For Naya Llamas, having an extra person join her tour at the last minute was not part of her plans for the day. But it looks like Ben could use a bit of an escape from real life so she decides to let him stay.
While they may not have gotten off to the best start, Ben and Naya connect and as the day continues, we see the beginnings of a romance.
“What Kind of Day” is a sweet love story told from both Ben’s and Naya’s points of view. As with any romance, we know they will end up together, but Esguerra does a great job showing readers how they get there. As a regular romance reader, I appreciated how she didn’t have this happen after Ben and Naya’s first day together. It felt more realistic when they went their separate ways and dealt with their respective issues. Esguerra gives the characters time to do this, and we get to see them grow as individuals before they come together again.
Naya and Ben are great characters individually and as a couple. While there is attraction, there is also respect between the two and it was nice to see how they supported each other through difficult times.

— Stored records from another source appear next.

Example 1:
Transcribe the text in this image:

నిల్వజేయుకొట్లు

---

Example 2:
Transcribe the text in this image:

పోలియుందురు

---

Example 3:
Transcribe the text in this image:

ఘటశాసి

In addition to the characters, Esguerra does such a good job of describing Manila that will have readers wanting to visit the Philippine capital.
By Piper J. Drake
Carina Press, 2018
At the end of a night working as a security guard at a private party, all Lizzy Scott wants to do is relax in a nice bubble bath. This plan becomes derailed when she is forced to come to the rescue of one Kyle Yeun, a man who is under witness protection so he can testify about his former employer’s environmental misdeeds.

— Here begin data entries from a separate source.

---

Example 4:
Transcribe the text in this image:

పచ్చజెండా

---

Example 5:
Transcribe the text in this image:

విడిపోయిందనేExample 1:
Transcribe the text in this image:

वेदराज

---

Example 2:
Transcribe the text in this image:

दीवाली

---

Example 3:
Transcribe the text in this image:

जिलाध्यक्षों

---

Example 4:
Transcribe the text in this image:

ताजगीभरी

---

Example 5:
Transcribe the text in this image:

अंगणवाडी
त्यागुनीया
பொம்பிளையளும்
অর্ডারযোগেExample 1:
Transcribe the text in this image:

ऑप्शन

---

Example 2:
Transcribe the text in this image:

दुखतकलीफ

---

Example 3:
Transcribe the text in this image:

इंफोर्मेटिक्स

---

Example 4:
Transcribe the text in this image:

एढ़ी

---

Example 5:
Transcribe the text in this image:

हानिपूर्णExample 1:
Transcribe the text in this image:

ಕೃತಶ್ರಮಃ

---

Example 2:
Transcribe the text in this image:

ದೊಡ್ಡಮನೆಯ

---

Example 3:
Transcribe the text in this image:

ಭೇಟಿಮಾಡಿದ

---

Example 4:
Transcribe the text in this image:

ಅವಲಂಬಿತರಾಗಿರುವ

Initially under the protection of local law enforcement agencies, the attack Lizzy saves him from shakes Kyle, as he realizes his former employers really want him to stay silent — for good. So he hires Safeguard, an elite security team that provides a whole range of protection services.
Specifically, he hires Lizzy.
Despite her initial reluctance, Lizzy takes on the job of protecting Kyle. And it proves to be anything but a simple job, as there are multiple threats and incidents against Kyle and those tasked with protecting him.

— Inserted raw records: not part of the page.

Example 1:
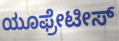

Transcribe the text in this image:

ಯೂಫ್ರೇಟೀಸ್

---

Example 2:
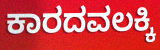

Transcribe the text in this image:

ಕಾರದವಲಕ್ಕಿ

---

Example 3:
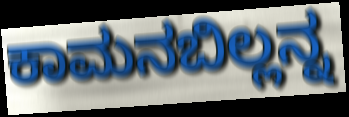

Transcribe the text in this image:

ಕಾಮನಬಿಲ್ಲನ್ನ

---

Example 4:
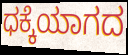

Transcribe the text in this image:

ಧಕ್ಕೆಯಾಗದ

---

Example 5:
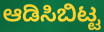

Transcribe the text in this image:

ಆಡಿಸಿಬಿಟ್ಟ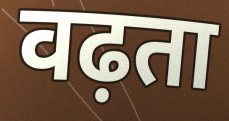
वढ़ता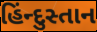
હિંન્દુસ્તાન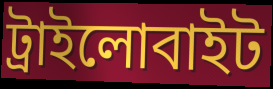
ট্রাইলোবাইটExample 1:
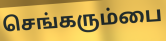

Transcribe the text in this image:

செங்கரும்பை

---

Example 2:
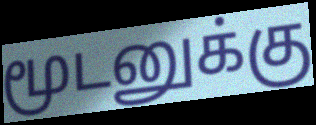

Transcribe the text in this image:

மூடனுக்கு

“Deadly Testimony” is a fast-paced story about two people who are thrown together into an intense situation and end up finding each other. It is fun to read the interactions between Kyle and Lizzy, as their relationship grows and we see them begin to actually mean something to each other.
One thing I liked was how the role of the protector and protected are reversed, with the woman looking out for the man. Lizzy is a strong and capable woman with a few quirks to round her out, such as her love of disguises.
But this is not to say Kyle is weak and can’t hold his own. Drake does a great job of balancing his vulnerability as he fears for his own life and that of his sister and nephew, with his contributions to the plans in keeping him safe.
It was also nice to see Kyle, who is of Korean descent, break out of the stereotypical image of the emasculated Asian male. He is a multifaceted, well-rounded alpha male who our heroine is attracted to, but is also aware of his limitations and knows when to ask for help.